*TUGAS TERTULIS 1*. Salin bagian tulisan tentang perjanjian dalam Islam dari "Selengkapnya Click DISINI" sampai "persetujuan jual beli.", termasuk kedua bagian tersebut.
*TUGAS TERTULIS 2*. Tuliskan lanjutan tulisan tentang perjanjian dalam Islam, dimulai sesudah kalimat terakhirnya.

Tuesday, November 23, 2010

PERJANJIAN DALAM ISLAM

PERJANJIAN DALAM ISLAM

Selengkapnya Click DISINI

A.     Pengertian dan Dasar Hukum Perjanjian

Istilah perjanjian dalam bahasa Arab lazim disebut عقد berasal dari عقديعقد -  عقدyang berarti mengikat, mengumpulkan.[1] عقد yang asal katanya berarti mengikat, mengumpulkan ini pengertiannya adalah “mengumpulkan dua tepi tali dan mengikat salah satunya dengan yang lain hingga bersambung, lalu keduanya bersambung menjadi sebagai sepotong benda.[2] Para fuqaha memakai juga istilah akad untuk sumpah, perjanjian maupun persetujuan jual beli.
Adapun menurut istilah syara’, Dr. as- Sanhury dalam kitabnya Nazariyyah al- ‘Aqd mengutip dari kitab Mursyid al- Hairan sebagai berikut:
العقد هو عبارة إرطباط الإيجاب الصّادر من إحد العاقدين بقبول الآخر على وجه يثبت أثره في المعقود عليه       [3]


19
 
Dalam istilah lain, Ahmad Azhar Basyir mendefinisikan akad sebagai berikut:
Suatu perikatan antara ijab dan kabul dengan cara yang dibenarkan syara’ yang menetapkan adanya akibat-akibat hukum pada objeknya. Ijab adalah pernyataan pihak pertama mengenai isi perikatan yang diinginkan sedang kabul adalah pernyataan pihak kedua untuk menerimanya.[4]

Dengan memperhatikan pengertian-pengertian di atas, dapat diketahui bahwa akad merupakan suatu perbuatan yang sengaja dibuat oleh dua belah pihak berdasar kesediaan masing-masing dan mengikat pihak-pihak di dalamnya dengan beberapa hukum syara’ yaitu hak dan kewajiban yang diwujudkan oleh akad tersebut.

*DATA YANG DIBERIKAN*.
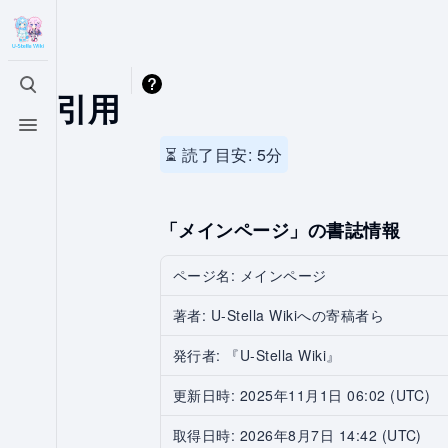
引用
検索を切り替える
メニューを切り替える
⏳ 読了目安: 5分
「メインページ」の書誌情報
ページ名: メインページ
著者: U-Stella Wikiへの寄稿者ら
発行者: 『U-Stella Wiki』
更新日時: 2025年11月1日 06:02 (UTC)
取得日時: 2026年8月7日 14:42 (UTC)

*JAWABAN TERTULIS 1*.
Selengkapnya Click DISINI

A.     Pengertian dan Dasar Hukum Perjanjian

Istilah perjanjian dalam bahasa Arab lazim disebut عقد berasal dari عقديعقد -  عقدyang berarti mengikat, mengumpulkan.[1] عقد yang asal katanya berarti mengikat, mengumpulkan ini pengertiannya adalah “mengumpulkan dua tepi tali dan mengikat salah satunya dengan yang lain hingga bersambung, lalu keduanya bersambung menjadi sebagai sepotong benda.[2] Para fuqaha memakai juga istilah akad untuk sumpah, perjanjian maupun persetujuan jual beli.

*JAWABAN TERTULIS 2*.
Selain itu ada pula yang memberi pengertian akad lebih luas, mencakup juga segala tindakan orang yang dilakukan dengan niat dan keinginan kuat dalam hati, meskipun merupakan keinginan satu pihak seperti wakaf, hibah dan sebagainya.[5]
Akad yang merupakan perikatan ijab dan kabul ini merupakan salah satu sebab tamallu’ (memiliki) harta benda yang hukumnya diperbolehkan dalam Islam. Sebagai dasar hukumnya secara umum dapat ditelusuri dari firman Allah:
يآيّها الذين امنوا لاتأكلوا أموالكم بينكم بالباطل إلاّ أن تكون تجارة عن تراض منكم     [6]               
Ayat di atas memberi pengertian, bahwa hukum asal dalam memiliki harta orang lain atau menghalalkan memiliki harta orang lain adalah kerelaan pemiliknya, baik secara tukar menukar, jual beli maupun dengan jalan pemberian.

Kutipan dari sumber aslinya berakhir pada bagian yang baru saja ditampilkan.